The Nobel Peace Laureate from India, Mother Teresa, is going to be raised to sainthood by Pope Francis in 2016, according to Avvenire, the official newspaper of the Italian Catholic Bishops Conference.
The process of canonisation or sainthood requires the individual to have performed two miracles and the Pope has approved Mother Teresa's second miracle.
The approval came three days ago after a panel of experts by the Congregation for the Causes of the Saints presided over the attribution of the incident to the religious sister.
A Brazilian man's family is said to have prayed to Mother Teresa and he got miraculously cured, leaving doctors clueless in 2008. The man had been suffering from a deadly brain disease, reported Time.
Having performed a second miracle, the reports from the Vatican newspaper indicate that she will be canonised in September 2016 as part of the Pope's Jubilee Year of Mercy. However, the Vatican is yet to confirm the reports. And no comment has been made from the house of the top authority on Roman Catholicism.
Earlier, in 2003, a woman suffering a from tumour had been healed after Mother Teresa's photo had been placed on her stomach. Pope John Paul II had then had beatified the religious sister, following what had been called the first instance of miracle performed by her after death.
Teresa, who was also known as the "Saint of the Gutters" and died in 1997 at the age of 87, had founded the Missionaries of Charity, a Roman Catholic congregation, spanning 133 countries.
The Missionaries of Charity run hospices and homes for people suffering from deadly diseases like HIV/AIDS, leprosy and tuberculosis. The organisation also provides shelters for the homeless, runs dispensaries, schools, mobile clinics and orphanages.
Mother Teresa was born in Skopje, Macedonia to Albanian parents. She had later moved to Ireland and then finally to India. She resided in Kolkata, India for most of her life.
Mother Teresa won the Nobel Peace Prize in 1979.

[PROVIDED DATA]:
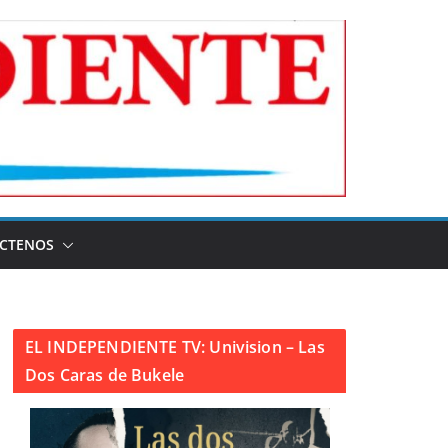
CTENOS
EL INDEPENDIENTE TV: Univision – Las
Dos Caras de Bukele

[INSTRUCTIONS FOR THE TASK]: Decide whether each statement agrees with the article on Mother Teresa's sainthood, answering yes or no and quoting the words of the article that settle it. 1. The Brazilian man had been suffering from a deadly brain disease. 2. The Vatican has confirmed that she will be canonized in September 2016. 3. Mother Teresa lived in Ireland for most of her life.

[ANSWER]:
1. Yes: "The man had been suffering from a deadly brain disease"
2. No: "However, the Vatican is yet to confirm the reports."
3. No: "She resided in Kolkata, India for most of her life."